| Supplied material |
═══

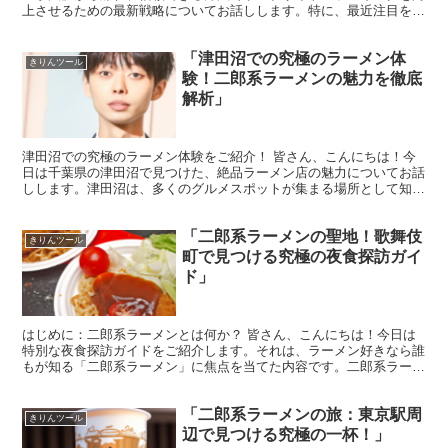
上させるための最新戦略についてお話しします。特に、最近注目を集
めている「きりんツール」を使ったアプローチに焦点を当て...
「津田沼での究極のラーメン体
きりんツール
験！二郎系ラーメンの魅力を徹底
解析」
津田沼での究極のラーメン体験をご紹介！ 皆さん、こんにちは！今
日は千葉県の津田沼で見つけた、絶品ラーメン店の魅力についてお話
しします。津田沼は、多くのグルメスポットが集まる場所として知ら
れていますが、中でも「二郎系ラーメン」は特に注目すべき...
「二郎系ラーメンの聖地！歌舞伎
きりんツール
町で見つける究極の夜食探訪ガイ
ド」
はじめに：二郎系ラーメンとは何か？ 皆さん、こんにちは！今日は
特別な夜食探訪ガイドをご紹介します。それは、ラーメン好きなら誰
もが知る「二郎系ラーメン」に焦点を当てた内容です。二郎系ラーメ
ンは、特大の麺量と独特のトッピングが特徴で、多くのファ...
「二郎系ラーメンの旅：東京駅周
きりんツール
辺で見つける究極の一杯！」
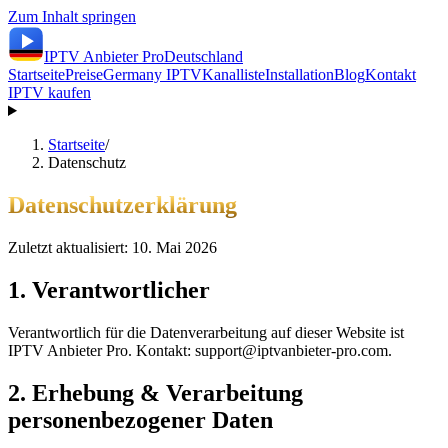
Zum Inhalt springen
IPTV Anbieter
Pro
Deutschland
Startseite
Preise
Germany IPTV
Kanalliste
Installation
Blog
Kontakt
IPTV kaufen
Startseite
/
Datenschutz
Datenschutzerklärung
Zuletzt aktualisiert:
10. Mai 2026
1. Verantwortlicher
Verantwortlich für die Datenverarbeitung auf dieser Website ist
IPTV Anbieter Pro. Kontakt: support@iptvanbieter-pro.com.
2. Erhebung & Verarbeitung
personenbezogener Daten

═══

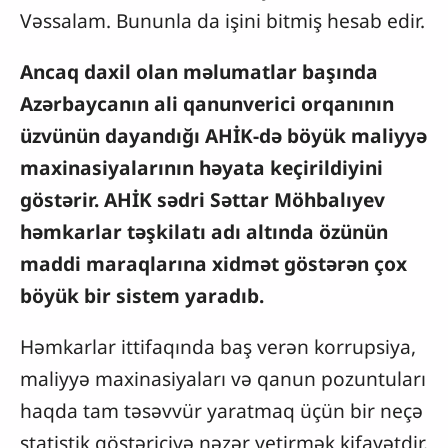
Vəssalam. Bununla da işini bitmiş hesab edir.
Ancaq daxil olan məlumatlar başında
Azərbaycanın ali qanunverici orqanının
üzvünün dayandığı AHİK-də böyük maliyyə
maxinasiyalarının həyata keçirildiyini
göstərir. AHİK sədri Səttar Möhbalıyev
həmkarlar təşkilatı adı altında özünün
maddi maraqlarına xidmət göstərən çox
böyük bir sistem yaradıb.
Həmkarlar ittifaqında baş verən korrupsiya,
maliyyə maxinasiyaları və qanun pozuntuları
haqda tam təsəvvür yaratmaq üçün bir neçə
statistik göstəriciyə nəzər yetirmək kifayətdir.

═══

| Requirement |
Among the records above, find each line containing the string "IPTV" and copy it.

| Exercise solution |
IPTV Anbieter
Germany IPTV
IPTV kaufen
IPTV Anbieter Pro. Kontakt: support@iptvanbieter-pro.com.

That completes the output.